Saved data entries:
# # #

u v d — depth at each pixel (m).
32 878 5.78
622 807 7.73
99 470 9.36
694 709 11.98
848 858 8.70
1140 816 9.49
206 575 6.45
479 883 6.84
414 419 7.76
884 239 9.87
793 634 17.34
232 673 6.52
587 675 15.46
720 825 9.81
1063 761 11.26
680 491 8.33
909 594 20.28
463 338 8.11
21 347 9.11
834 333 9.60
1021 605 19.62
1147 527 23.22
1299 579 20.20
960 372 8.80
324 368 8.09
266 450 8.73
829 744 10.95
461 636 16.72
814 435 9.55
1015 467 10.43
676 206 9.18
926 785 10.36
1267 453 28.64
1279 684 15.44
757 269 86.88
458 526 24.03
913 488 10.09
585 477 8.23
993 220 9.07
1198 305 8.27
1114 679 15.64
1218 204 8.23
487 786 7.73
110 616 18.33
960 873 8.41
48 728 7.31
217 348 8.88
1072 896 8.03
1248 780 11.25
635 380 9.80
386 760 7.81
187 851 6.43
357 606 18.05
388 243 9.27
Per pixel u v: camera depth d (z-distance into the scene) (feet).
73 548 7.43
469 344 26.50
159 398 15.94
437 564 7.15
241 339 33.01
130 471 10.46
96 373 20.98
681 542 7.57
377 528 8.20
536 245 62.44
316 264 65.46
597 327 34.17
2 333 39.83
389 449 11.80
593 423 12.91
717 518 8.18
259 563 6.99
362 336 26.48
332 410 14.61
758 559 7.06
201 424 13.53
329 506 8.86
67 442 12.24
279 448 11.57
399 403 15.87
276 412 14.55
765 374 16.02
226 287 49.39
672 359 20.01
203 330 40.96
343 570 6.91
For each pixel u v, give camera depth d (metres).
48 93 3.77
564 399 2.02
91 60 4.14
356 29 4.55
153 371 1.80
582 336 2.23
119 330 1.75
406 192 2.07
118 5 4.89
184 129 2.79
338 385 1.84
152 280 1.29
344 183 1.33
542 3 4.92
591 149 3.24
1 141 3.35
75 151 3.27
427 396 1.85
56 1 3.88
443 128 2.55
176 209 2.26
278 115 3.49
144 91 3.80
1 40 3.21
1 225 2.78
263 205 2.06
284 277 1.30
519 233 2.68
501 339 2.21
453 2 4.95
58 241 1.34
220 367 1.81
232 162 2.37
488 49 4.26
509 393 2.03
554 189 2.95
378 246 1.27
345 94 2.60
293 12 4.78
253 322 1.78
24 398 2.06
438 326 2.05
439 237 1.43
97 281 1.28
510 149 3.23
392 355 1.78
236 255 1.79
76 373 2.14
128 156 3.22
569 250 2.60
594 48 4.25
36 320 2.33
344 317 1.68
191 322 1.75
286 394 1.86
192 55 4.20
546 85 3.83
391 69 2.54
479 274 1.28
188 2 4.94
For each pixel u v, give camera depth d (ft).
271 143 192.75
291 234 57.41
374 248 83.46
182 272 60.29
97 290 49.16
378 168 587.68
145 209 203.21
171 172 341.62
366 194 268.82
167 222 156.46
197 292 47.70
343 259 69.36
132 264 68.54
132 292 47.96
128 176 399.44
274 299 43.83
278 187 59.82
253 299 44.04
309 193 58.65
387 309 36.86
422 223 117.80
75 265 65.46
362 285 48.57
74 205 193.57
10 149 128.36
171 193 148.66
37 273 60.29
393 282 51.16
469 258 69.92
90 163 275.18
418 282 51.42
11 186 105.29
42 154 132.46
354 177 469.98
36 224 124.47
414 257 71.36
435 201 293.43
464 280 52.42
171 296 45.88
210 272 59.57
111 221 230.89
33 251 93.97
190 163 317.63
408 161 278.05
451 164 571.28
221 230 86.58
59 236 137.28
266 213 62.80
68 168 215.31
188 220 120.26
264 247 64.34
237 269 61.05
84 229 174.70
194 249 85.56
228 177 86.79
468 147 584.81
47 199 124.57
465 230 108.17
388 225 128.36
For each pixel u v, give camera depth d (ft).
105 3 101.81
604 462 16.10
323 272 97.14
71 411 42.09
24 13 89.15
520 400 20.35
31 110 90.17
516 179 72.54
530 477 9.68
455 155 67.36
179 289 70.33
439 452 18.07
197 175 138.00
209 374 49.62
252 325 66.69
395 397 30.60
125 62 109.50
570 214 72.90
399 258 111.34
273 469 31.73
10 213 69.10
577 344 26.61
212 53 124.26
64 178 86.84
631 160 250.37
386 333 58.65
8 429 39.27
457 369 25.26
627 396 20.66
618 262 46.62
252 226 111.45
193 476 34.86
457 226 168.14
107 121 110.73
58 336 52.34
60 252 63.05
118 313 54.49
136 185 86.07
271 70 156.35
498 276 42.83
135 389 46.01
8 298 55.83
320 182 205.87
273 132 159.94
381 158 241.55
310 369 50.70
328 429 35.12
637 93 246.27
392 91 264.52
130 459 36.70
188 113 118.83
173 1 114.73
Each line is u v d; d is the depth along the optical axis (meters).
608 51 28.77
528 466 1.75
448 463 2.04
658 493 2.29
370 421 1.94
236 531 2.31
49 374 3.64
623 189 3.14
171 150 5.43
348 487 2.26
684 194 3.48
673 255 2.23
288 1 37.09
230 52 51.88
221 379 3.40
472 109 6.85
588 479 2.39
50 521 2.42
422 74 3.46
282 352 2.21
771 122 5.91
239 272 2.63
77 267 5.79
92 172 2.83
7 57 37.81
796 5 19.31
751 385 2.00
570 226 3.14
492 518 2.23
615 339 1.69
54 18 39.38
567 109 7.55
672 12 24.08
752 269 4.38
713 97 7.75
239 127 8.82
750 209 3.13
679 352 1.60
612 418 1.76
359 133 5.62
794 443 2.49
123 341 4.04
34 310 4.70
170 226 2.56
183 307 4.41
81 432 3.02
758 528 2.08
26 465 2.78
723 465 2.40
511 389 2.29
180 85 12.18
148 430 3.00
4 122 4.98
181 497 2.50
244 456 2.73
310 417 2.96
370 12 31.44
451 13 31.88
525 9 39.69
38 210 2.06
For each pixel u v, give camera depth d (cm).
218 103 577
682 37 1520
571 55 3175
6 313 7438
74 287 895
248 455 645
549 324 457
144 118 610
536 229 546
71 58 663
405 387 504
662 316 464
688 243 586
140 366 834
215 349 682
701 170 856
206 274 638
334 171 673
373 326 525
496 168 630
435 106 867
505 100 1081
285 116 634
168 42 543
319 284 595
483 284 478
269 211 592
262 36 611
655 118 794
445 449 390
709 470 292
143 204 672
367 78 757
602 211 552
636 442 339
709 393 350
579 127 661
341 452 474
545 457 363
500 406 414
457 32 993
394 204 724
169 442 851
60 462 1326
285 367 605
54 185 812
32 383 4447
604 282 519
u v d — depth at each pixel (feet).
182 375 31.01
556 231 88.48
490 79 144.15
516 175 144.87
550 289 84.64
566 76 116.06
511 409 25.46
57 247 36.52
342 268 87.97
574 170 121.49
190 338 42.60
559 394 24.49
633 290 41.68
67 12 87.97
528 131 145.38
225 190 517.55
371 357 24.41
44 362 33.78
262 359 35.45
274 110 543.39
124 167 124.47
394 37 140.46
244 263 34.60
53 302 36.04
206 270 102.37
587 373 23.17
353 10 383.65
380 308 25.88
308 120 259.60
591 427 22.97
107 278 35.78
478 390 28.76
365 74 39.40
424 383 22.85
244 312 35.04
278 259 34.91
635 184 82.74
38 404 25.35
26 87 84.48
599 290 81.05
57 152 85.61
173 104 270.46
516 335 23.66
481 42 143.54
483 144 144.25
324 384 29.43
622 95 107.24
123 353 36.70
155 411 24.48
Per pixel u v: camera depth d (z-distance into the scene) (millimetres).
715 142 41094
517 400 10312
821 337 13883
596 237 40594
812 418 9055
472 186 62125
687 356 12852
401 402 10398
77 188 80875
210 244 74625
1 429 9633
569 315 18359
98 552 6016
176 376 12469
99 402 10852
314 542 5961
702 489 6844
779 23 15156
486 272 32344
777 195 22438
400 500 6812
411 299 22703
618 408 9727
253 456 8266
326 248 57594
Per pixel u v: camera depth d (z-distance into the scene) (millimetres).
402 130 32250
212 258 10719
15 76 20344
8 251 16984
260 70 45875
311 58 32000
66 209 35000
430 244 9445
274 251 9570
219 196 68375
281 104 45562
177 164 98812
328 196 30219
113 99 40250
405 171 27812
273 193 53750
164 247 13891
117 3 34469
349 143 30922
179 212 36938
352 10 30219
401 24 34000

# # #

__AIM OF THE EXERCISE__. From the records above, extract exactly and only the lines that begin at the line with "758 559 7.06" and stop after the line with "488 49 4.26".

__TASK RESULT__.
758 559 7.06
201 424 13.53
329 506 8.86
67 442 12.24
279 448 11.57
399 403 15.87
276 412 14.55
765 374 16.02
226 287 49.39
672 359 20.01
203 330 40.96
343 570 6.91
For each pixel u v, give camera depth d (metres).
48 93 3.77
564 399 2.02
91 60 4.14
356 29 4.55
153 371 1.80
582 336 2.23
119 330 1.75
406 192 2.07
118 5 4.89
184 129 2.79
338 385 1.84
152 280 1.29
344 183 1.33
542 3 4.92
591 149 3.24
1 141 3.35
75 151 3.27
427 396 1.85
56 1 3.88
443 128 2.55
176 209 2.26
278 115 3.49
144 91 3.80
1 40 3.21
1 225 2.78
263 205 2.06
284 277 1.30
519 233 2.68
501 339 2.21
453 2 4.95
58 241 1.34
220 367 1.81
232 162 2.37
488 49 4.26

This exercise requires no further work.